> **TASK DESCRIPTION**: Reproduce word for word every naming line in the records below, omitting the pictures.

> **DATA FOR THIS TASK**:
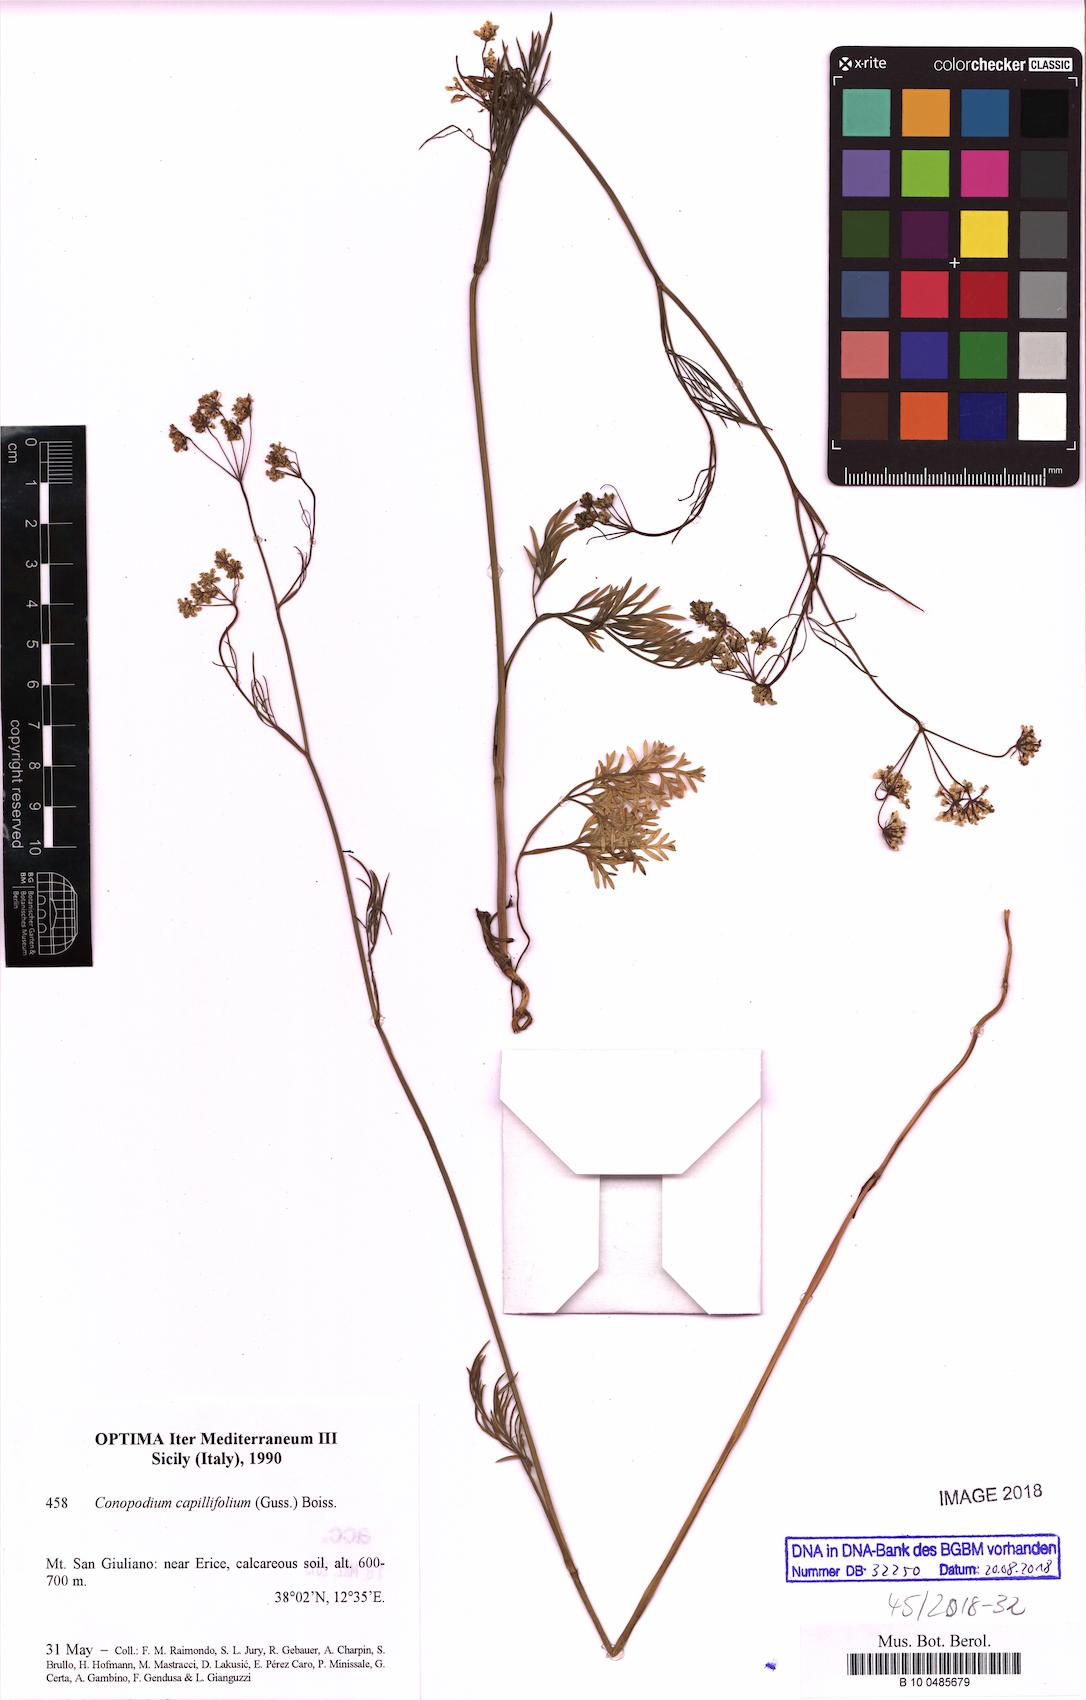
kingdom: Plantae
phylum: Tracheophyta
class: Magnoliopsida
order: Apiales
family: Apiaceae
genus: Geocaryum
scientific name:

> **WRITTEN ANSWER**:
kingdom: Plantae
phylum: Tracheophyta
class: Magnoliopsida
order: Apiales
family: Apiaceae
genus: Geocaryum
scientific name:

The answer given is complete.